After an international design competition that featured public voting on five final architectural proposals, the Studio ORD group, led by architect Jeanne Gang, was selected to design the OGT,[51][52] while Skidmore, Owings & Merrill LLP will design Satellites 1 and 2.[53]
O'Hare has four numbered passenger terminals with nine lettered concourses and a total of 191 gates. [54] American Airlines operates 71 gates while United Airlines operates an additional ten gates (81).
Terminal 1, containing Concourses B & C, is home to the United Airlines hub, including all mainline flights and some United Express operations, as well as some departures for Star Alliance partners Lufthansa and ANA.
Concourses B and C are linear concourses located in separate buildings parallel to each other. Concourse B is adjacent to the airport roadway and houses passenger check-in, baggage claim, and security screenings on its landside and aircraft gates on its airside. Concourse C is a satellite terminal with gates on all sides, in the middle of the ramp, and is connected to Concourse B via an underground pedestrian tunnel under the ramp. The tunnel originates between gates B8 and B9 in Concourse B, and ends on Concourse C between gates C17 and C19. The tunnel is illuminated with a neon installation titled Sky's the Limit (1987) by Canadian artist Michael Hayden, which plays an airy, slow-tempo version of Rhapsody in Blue.[55]
United operates three United Clubs in Terminal 1. For eligible premium international passengers, United operates a Polaris Lounge.[56]
Terminal 1 consists of 50 gates on two concourses: Concourse B (22 gates) and Concourse C (28 gates).
Terminal 2, containing Concourses E & F, houses Air Canada, Alaska Airlines, Delta and Delta Connection domestic flights, JetBlue,[57] and most United Express operations (although United check-ins take place in Terminal 1). The terminal contains a Delta Sky Club and a United Club in Concourse F.
Terminal 2 consists of 41 gates on two concourses: Concourse E (17 gates) and Concourse F (24 gates).
Terminal 3, containing Concourses G, H, K & L, houses the American hub included arriving and departing mainline and American Eagle flights, as well as departures for Oneworld carriers Iberia and Japan Airlines and unaffiliated carriers.
Concourses G and L house most American Eagle operated flights, while Concourses H and K house American's mainline operations. American's Oneworld partners Japan Airlines and Iberia depart from K19 or K16. Concourse L is also used by non-affiliated airlines Air Choice One, Cape Air, and Spirit.[58] A new "stinger" extension of Concourse L, with five new American regional gates, opened to service in May 2018.[59]
American has three Admirals Club locations in Terminal 3. For premium international passengers travelling on a Oneworld flight, American operates a Flagship Lounge.[60]
Terminal 3 consists of 79 gates on four concourses: Concourse G (24 gates), Concourse H (18 gates), Concourse K (16 gates) and Concourse L (21 gates).

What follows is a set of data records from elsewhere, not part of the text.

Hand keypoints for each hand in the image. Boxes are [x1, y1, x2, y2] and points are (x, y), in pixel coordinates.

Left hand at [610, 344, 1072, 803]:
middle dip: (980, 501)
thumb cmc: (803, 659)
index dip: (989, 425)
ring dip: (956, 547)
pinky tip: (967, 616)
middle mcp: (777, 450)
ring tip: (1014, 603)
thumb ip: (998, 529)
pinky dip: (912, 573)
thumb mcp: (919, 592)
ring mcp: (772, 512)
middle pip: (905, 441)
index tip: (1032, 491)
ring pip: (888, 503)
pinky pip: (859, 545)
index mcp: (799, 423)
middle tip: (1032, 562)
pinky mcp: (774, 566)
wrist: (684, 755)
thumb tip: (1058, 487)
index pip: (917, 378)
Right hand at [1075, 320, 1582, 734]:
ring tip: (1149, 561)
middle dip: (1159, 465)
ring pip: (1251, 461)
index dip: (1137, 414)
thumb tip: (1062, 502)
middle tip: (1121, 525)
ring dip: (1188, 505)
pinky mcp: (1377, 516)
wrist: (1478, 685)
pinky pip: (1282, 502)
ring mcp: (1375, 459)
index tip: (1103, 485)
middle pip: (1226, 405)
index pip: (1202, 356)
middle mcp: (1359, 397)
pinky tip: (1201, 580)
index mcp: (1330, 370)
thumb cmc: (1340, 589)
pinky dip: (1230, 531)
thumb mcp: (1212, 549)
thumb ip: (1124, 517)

Terminal 5, containing one concourse, Concourse M (21 gates), houses Frontier Airlines and all of O'Hare's international arrivals (excluding flights with Air Canada, American and United from airports with U.S. border preclearance). Other destinations with preclearance, including flights operated by Aer Lingus and Etihad Airways, arrive at Terminal 5 but are treated as domestic arrivals. With the exception of select Star Alliance and Oneworld flights that board from Terminal 1 or Terminal 3 respectively, all non-U.S. carriers except Air Canada depart from Terminal 5. Terminal 5 is separated from the other terminals by a set of taxiways that cross over the airport's access road, requiring passengers to exit security, ride a shuttle bus, and then re-clear security before boarding.